> _Your goal_
Find the line containing "image of skin" in the listing below. Repeat it exactly, along with each following line up to and including the one containing "brown stain shows".

┌─ Data under study

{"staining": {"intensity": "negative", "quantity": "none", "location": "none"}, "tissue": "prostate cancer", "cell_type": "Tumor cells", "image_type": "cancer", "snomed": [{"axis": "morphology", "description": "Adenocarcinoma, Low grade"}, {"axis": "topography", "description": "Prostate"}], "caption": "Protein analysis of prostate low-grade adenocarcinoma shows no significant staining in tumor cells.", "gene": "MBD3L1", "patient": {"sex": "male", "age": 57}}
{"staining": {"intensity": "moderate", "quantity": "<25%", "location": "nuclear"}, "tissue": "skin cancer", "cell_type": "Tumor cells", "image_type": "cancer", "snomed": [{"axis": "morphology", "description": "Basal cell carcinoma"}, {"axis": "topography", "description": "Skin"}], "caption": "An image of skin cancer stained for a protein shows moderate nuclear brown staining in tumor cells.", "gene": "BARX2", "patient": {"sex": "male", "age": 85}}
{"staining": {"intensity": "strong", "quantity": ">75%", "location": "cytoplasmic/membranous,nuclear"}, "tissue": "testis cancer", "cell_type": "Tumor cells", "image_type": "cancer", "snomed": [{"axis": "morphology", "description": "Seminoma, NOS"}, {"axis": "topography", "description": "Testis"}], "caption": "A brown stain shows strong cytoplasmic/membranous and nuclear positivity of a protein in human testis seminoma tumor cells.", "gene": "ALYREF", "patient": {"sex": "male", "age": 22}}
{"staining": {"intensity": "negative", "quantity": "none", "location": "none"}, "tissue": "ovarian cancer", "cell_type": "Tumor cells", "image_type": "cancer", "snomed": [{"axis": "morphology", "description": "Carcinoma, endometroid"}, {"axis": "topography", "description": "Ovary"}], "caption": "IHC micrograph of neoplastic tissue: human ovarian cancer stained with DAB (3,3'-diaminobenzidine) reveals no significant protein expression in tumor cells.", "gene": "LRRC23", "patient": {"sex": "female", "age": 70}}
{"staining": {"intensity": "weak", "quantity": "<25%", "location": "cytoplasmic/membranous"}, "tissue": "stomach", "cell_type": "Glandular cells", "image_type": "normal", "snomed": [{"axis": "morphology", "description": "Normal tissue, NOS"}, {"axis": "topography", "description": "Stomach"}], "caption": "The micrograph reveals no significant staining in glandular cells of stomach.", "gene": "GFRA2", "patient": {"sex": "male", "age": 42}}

└─

> _Solution below_
{"staining": {"intensity": "moderate", "quantity": "<25%", "location": "nuclear"}, "tissue": "skin cancer", "cell_type": "Tumor cells", "image_type": "cancer", "snomed": [{"axis": "morphology", "description": "Basal cell carcinoma"}, {"axis": "topography", "description": "Skin"}], "caption": "An image of skin cancer stained for a protein shows moderate nuclear brown staining in tumor cells.", "gene": "BARX2", "patient": {"sex": "male", "age": 85}}
{"staining": {"intensity": "strong", "quantity": ">75%", "location": "cytoplasmic/membranous,nuclear"}, "tissue": "testis cancer", "cell_type": "Tumor cells", "image_type": "cancer", "snomed": [{"axis": "morphology", "description": "Seminoma, NOS"}, {"axis": "topography", "description": "Testis"}], "caption": "A brown stain shows strong cytoplasmic/membranous and nuclear positivity of a protein in human testis seminoma tumor cells.", "gene": "ALYREF", "patient": {"sex": "male", "age": 22}}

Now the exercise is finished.